彼は、クロイツ院長の命令を完全に無視し、裏の小路へ走っていったのだ。院の中央から最も遠い場所へ、最も時間をかけて戻ってくる動線に食いついた──。


今だ。


ぼくは、ライオスが裏の小路の靄の中に消えたのを院内から確認すると、すぐに潜入のルートへと向かった。シドが計画通り残渣を流し込み、ライオスを足止めしているはずだ。


潜入のルートは、老師から渡された設計図の通りだ。ぼくは、正規の薬師が使わない古い階段を伝い、院長室の真下に位置する秘密の貯蔵庫へと向かった。


貯蔵庫の扉は、古びた鉄製で硬く閉ざされていた。鍵穴に細工した針金を差し込み、神経を集中させて錠を外す。


ギーッ、と重い音を立てて扉を開けると、中は予想通り空っぽの部屋だった。薬草も棚もない。しかし、その部屋の中央には、埃を被った巨大な石造りの台座が据え付けられていた。


台座の表面には、複雑な薬草の模様ではなく、月の満ち欠けと、水の流れを示すような幾何学模様が刻まれている。これこそ、老師の製法図に書かれていた『意識の浄化』のための儀式的な台座、つまり秘密の精製炉の心臓部だ。


ぼくは、台座の下部にある排気口に手をかざした。微かに冷たい空気が上がってくるのを感じる。熱を集めていたはずの場所が、今は完全に冷えている。
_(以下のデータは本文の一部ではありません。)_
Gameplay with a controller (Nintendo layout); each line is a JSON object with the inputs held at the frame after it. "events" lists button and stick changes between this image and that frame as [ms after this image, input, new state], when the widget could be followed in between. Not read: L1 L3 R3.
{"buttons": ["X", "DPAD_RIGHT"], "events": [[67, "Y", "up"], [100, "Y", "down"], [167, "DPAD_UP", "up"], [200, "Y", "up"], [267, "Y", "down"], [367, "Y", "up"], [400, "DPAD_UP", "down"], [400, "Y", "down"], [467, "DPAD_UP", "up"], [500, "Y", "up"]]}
そして、鉄板のそばに、小さな羊皮紙の切れ端が落ちているのを見つけた。それは、この部屋の埃の中では異様に白い、新しいものだった。


その切れ端には、たった一行だけ、クロイツ院長の手書きと思われる文字が記されていた。


「火を絶て。触媒の力は、時を選ばず、人を狂わせる」


ぼくは、発見したその羊皮紙を慎重に懐にしまい、ライオスが遠い裏の小路から戻ってくる前に、貯蔵庫の扉を閉め、音もなく院内を抜け、一目散に老師の隠れ家へと向かった。早く、このメモの真意を老師と突き合わせる必要があった。